Ocean City Today

County, towns comment on new state development plan

Municipal representatives and commissioners outline hopes for statewide effort
By Brian Gilliland | Dec 21, 2017

(Dec. 22, 2017) As they continue their statewide tour of “listening sessions,” Maryland Department of Planning officials attended the Worcester County Commissioners meeting this week and were joined by representatives from Ocean City, Berlin, Snow Hill and Pocomoke City.

The sessions are part of the initial outreach as the planning department begins to create a statewide development plan, part of which will include how the state department can help local departments.

Berlin Mayor Gee Williams spoke first, and said fighting stereotypes of lower shore residents at the state level should be the first thing that happens.

“The appearance that we live here because we’re not educated enough to live over the bridge” has to stop, Williams said. “We need to talk about it so we can overcome it.”

Williams added that the relations between lower shore communities and state government has never been better, but still have a long way to go.

“I don’t want to have a subservient relationship with the state,” he said. “The stereotyping needs to stop.”

A specific concern of Williams is information access, in that Berlin officials often can’t view data entered by the town into state systems.

“A designated individual should have access to the data we provide to the state. We need to know where we are in real time,” he said. “It’s not that it could be done, but that it should be done.”

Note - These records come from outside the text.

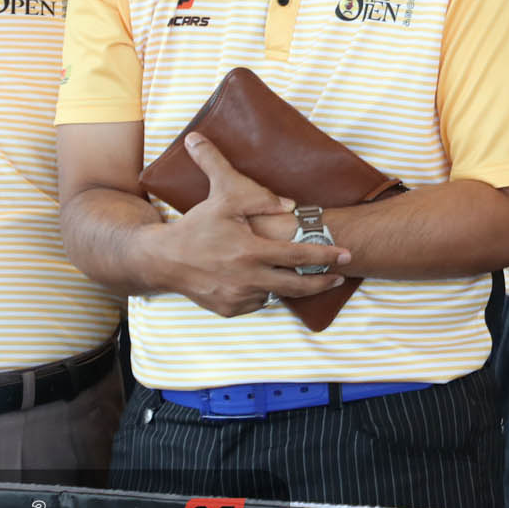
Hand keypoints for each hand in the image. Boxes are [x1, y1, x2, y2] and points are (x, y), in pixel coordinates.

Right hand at [154, 133, 350, 316]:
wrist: (162, 259)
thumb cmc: (196, 225)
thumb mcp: (224, 199)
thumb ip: (260, 198)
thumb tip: (292, 204)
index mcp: (249, 251)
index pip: (298, 256)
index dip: (325, 256)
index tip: (346, 255)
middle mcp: (245, 278)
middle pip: (296, 286)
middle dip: (322, 282)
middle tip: (339, 276)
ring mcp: (236, 297)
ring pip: (275, 294)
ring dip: (290, 285)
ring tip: (305, 276)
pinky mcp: (228, 309)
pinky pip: (257, 302)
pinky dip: (264, 291)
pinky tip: (265, 279)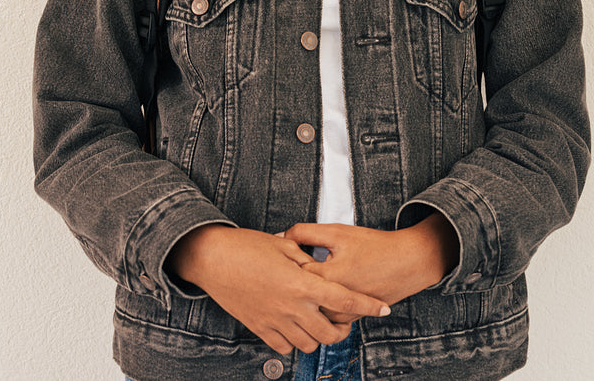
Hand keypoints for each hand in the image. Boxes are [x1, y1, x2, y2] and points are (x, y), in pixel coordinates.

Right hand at [166, 224, 390, 354]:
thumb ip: (306, 258)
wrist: (211, 258)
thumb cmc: (244, 246)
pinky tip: (295, 326)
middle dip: (344, 329)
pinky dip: (294, 340)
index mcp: (301, 283)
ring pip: (309, 344)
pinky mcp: (259, 328)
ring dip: (319, 336)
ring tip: (319, 322)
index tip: (382, 308)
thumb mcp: (282, 245)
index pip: (345, 300)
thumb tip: (320, 266)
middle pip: (330, 332)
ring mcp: (274, 320)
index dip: (368, 306)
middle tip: (345, 320)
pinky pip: (284, 346)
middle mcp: (290, 306)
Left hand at [279, 214, 459, 323]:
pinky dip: (320, 307)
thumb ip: (306, 232)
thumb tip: (281, 235)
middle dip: (291, 284)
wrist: (408, 262)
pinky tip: (321, 292)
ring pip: (311, 312)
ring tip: (303, 283)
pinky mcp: (352, 318)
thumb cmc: (375, 245)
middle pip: (298, 297)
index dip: (285, 260)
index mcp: (327, 277)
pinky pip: (327, 317)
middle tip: (289, 270)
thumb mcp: (338, 231)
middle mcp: (333, 300)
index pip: (290, 273)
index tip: (283, 253)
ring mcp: (343, 313)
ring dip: (305, 299)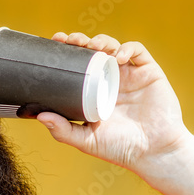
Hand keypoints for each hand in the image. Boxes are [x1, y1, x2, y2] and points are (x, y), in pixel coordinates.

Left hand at [37, 32, 192, 172]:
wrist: (154, 153)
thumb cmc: (120, 149)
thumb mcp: (86, 140)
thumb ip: (63, 130)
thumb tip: (39, 116)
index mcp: (94, 91)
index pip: (77, 65)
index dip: (65, 52)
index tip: (54, 43)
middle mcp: (110, 79)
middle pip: (92, 51)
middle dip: (80, 41)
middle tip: (69, 40)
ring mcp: (130, 75)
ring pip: (113, 46)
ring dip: (101, 41)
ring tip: (92, 46)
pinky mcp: (149, 72)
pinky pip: (137, 52)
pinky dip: (127, 48)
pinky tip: (118, 57)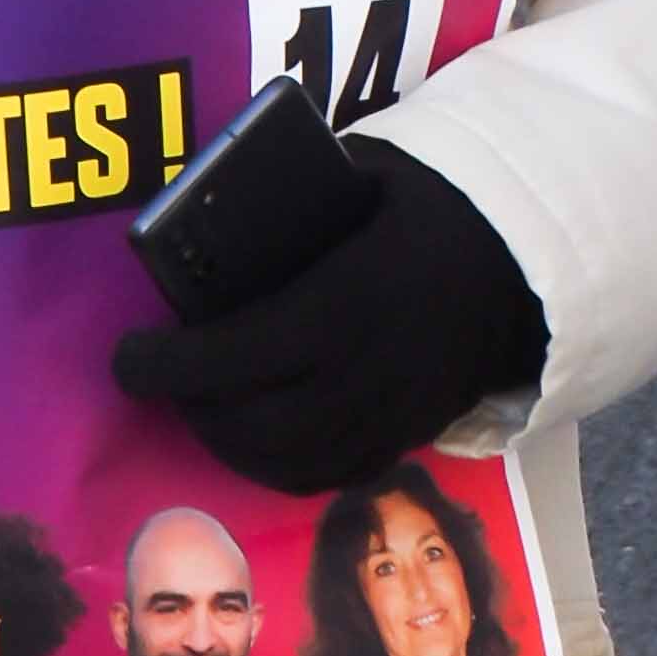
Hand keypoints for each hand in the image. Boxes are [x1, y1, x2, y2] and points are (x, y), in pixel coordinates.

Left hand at [112, 145, 545, 494]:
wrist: (528, 263)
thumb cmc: (433, 209)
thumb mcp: (361, 180)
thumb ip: (291, 203)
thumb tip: (210, 216)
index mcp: (345, 304)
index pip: (233, 354)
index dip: (167, 366)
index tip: (128, 358)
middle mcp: (367, 372)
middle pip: (255, 424)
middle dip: (195, 411)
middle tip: (166, 382)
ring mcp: (392, 414)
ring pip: (290, 462)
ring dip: (232, 446)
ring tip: (205, 410)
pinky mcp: (410, 436)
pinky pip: (333, 475)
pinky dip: (285, 467)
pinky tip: (260, 439)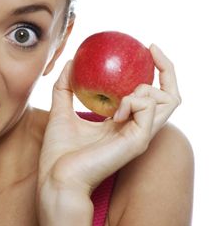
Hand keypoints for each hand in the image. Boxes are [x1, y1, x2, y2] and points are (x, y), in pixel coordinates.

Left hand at [37, 44, 180, 219]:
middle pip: (170, 97)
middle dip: (167, 69)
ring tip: (120, 96)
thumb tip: (70, 62)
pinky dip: (134, 100)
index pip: (151, 95)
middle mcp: (136, 128)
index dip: (155, 71)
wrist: (56, 177)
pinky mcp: (138, 141)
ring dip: (145, 88)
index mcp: (123, 123)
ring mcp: (139, 135)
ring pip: (168, 101)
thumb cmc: (59, 151)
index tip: (145, 49)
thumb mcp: (60, 111)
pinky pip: (149, 108)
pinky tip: (115, 110)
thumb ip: (66, 87)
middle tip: (151, 49)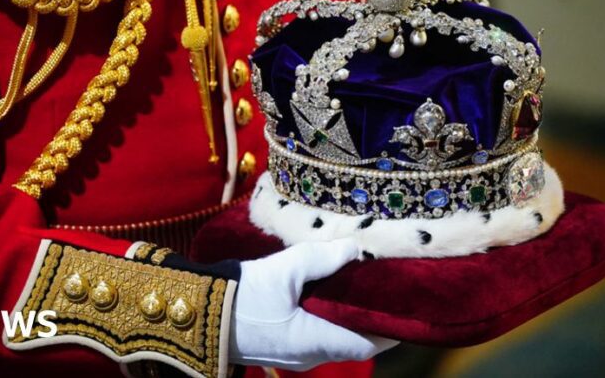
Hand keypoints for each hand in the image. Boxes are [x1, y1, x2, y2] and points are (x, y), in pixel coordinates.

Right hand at [228, 238, 398, 370]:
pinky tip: (323, 290)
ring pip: (334, 336)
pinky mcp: (279, 347)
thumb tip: (357, 249)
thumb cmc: (243, 295)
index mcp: (319, 341)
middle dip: (370, 314)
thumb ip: (323, 258)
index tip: (406, 299)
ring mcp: (294, 354)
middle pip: (354, 338)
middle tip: (382, 283)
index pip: (373, 341)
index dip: (393, 323)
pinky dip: (326, 316)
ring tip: (356, 282)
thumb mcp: (285, 270)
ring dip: (346, 314)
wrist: (198, 314)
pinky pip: (314, 334)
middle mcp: (311, 355)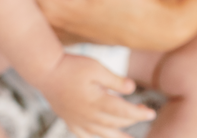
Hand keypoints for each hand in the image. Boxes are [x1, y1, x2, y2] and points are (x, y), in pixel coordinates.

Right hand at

Ocean City Mayor Rick Meehan said the unique character and economy of Ocean City should be taken into account when plans are formulated at the state level.

“Ocean City is recognized as a rural area, but the reality of that is different,” he said. “Our development is based on one thing: tourism.”

The dual nature of the resort as one of the state’s largest cities during the summer and one of its smallest municipalities during the winter needs to be taken into account in statewide plans, Meehan said.

Right now, Meehan said, the resort is in a redevelopment phase, and the leadership is focused on maintaining its bones — the beach, the roads and other infrastructure.

“Other resorts grow old all at once,” he said. “We’re focused on meeting the demands of 2018 and beyond.”

The commissioners also offered their own observations.

“Gov. Larry Hogan has taken a new approach to how government should work,” Commissioner Bud Church said, and noted it was a positive sign he hoped would continue.

Commissioner Ted Elder reinforced the idea that Worcester is an unusual conglomeration of communities, and that all should be respected for their own strengths during the planning process.

Elder was joined by Commissioner Jim Bunting in the opinion that the state plan should be a guideline more than a rule, and that the best planning occurs locally.

“The plan isn’t a sheet that you pull over everything, but a quilt made up of individual parts,” Robert McCord, acting secretary of the Maryland Department of Planning, said.